Литмир - Электронная Библиотека
A
A

— Что вы, что вы, — громко сказала Марья. — Он никого не тревожит. Очень воспитанный мальчик. — Она спустилась вниз к мужу и сказала смущённому Даниле:

— Пусть дети побеседуют.

— И мы побеседовать, — сказал Иван и стал разворачивать перед Данилой чертёж печки-голландки.

Вы спросите, где все это время прятались Тинка с Тимкой? В очень опасном месте — в рабочей корзинке Христины. Там лежали нитки, пуговицы, лоскутки, крючки, иголки! Иголки! Спасаясь, Тинка с Тимкой прыгнули, ну, если не в пасть ко льву, то абсолютно точно — на спину ежу! И на протяжении всего разговора они должны были сидеть, не шелохнувшись и не пискнув, чувствуя, наверное, то же самое, что бабочки, когда к ним вплотную приближается иголка энтомолога.

Едва мать исчезла из виду, девочка открыла рабочую корзинку. Мышата осторожно, стараясь не повредить брюшки и лапки, вылезли на свет божий.

— Что такое куриная печь? Какое сегодня число? — обратились они к оторопевшему Тимохе.

— Ой-ой-ой, — заверещала Христина, но Фёдор прикрыл ей рот рукой.

— Вы взаправду живые? Вы не куклы? — спросил он.

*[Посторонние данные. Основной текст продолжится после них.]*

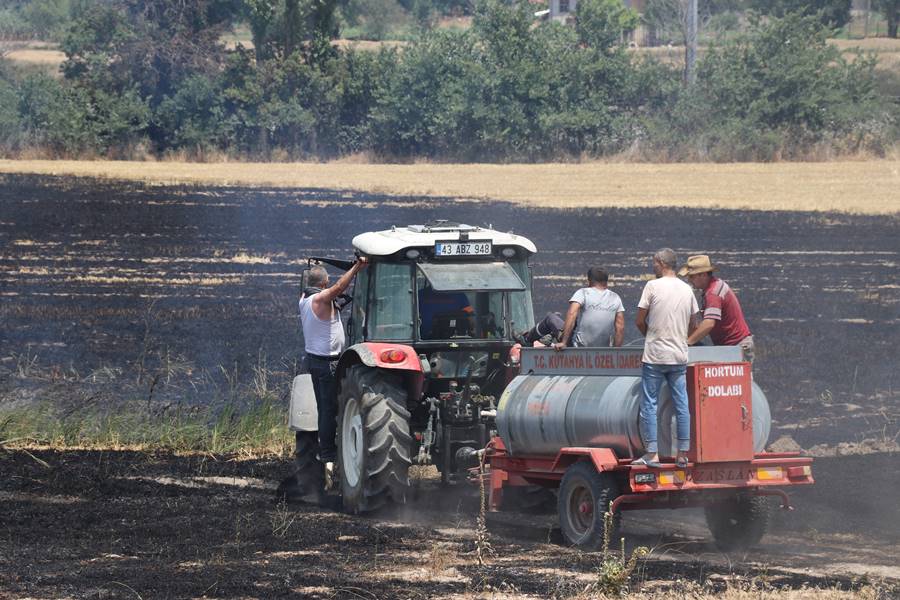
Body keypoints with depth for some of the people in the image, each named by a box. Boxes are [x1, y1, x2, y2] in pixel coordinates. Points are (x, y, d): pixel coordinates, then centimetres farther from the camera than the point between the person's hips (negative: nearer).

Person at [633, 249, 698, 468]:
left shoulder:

Мышата снова рассказали свою историю про потерянную ниточку. Христина и Фёдор тут же прониклись сочувствием к новым знакомым и обстоятельно объяснили им, что сегодня 26 декабря 1718 года, что их отец Ян Петерсон ван Блюмен приехал из Голландии в Москву, встретил там маменьку. И так ему понравились и Россия, и маменька, что он решил креститься в православную веру и жениться. И теперь его зовут Иваном Петровичем. А потом царь Пётр Алексеевич велел Ивану в Морской академии преподавать арифметику и навигацию, поэтому они переехали сюда, в Петербург. Жить в Петербурге пока не очень удобно, потому что город молодой, ему недавно исполнилось всего лишь пятнадцать лет, а ещё потому, что идёт война…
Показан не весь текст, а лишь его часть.